Cenno quest’ultimo anch’esso significativo: non mancano certo esempi di come addirittura la santa messa spesso sia ridotta a puro folclore, un teatro nel quale il sacerdote si riduce a intrattenere il pubblico presente (ma resta la consacrazione, il Vangelo, l’eucaristia, che tutto salvano).
Di fronte a questa tragica situazione, scrive Pasolini, Paolo VI intravede come “unica soluzione” quella di “pregare”, che nel suo articolo lo scrittore si premura di mettere tra virgolette.
In realtà, nel suo “discorsetto” Montini parla in altri termini, ma con quella parola Pasolini ne fa una sintesi geniale quanto perfetta.
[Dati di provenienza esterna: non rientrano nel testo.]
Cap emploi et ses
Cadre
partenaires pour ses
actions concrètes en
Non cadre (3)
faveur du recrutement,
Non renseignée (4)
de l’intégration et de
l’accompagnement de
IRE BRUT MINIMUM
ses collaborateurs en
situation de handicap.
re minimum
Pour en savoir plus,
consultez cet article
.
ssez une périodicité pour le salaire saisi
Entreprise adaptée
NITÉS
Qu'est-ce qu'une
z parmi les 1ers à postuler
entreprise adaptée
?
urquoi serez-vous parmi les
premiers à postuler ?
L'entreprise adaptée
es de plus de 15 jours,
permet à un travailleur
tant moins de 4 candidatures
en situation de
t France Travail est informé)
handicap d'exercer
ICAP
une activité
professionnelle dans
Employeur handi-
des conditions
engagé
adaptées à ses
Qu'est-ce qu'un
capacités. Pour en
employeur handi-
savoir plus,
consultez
Non interessa in questa sede analizzare la soluzione alternativa indicata da Pasolini, cioè quella di una Chiesa che si proponga di guidare le masse nell’opposizione al Potere (ipotesi ideologica, come spiegava don Giacomo Tantardini, che ben conosceva questo scritto; e quindi deviante).
Né dilungarci sulla data in cui Paolo VI fece quel suo accorato intervento, cioè a un anno esatto dal golpe in Cile, del quale a Montini, persona di rara intelligenza per quanto riguarda le cose del mondo, non sfuggivano di certo le implicazioni presenti e future.
Né, infine, indugiare sui tentativi di strumentalizzazione della Chiesa da parte del Potere, che certo non sono mancati anche dopo il ’74 né mancheranno, data la natura del Potere e le tentazioni conseguenti.
Interessa in questa sede fissare quella lontana consapevolezza riguardo il rapporto tra la Chiesa e la societas moderna e su quell’unica soluzione suggerita da Paolo VI.
Una consapevolezza “incancellabile”, scrive Pasolini, come è proprio di una verità disvelata, che il tempo ha reso solo più evidente.
Una situazione, peraltro, già prefigurata da Charles Péguy in una frase spesso citata da don Giacomo: “Quando si parla di (della) scristianizzazione, quando si dice che c’è un mondo moderno e che è perfettamente scristianizzato, totalmente incristiano, si vuol dire esattamente che ha rinunciato a tutto il sistema, nel suo insieme, che si muove interamente fuori dal sistema: la rinuncia di tutti a tutto il cristianesimo”.
A fronte di tale tragedia, altrettanto tragicamente spesso ignorata e negata dalla Chiesa, con negazione che condanna alla reiterazione ossessiva di tanta vacuità folcloristica, l’unica soluzione resta quella suggerita da Paolo VI: “pregare”.
Tale il suggerimento implicito di don Giacomo quando spiegava che “Chi prega si salva” è la cosa più importante e più bella che abbia mai fatto la rivista 30Giorni.
Non solo un libretto di preghiere – come altri, magari più bello di altri -, ma unica prospettiva realistica per la santa Chiesa di Dio.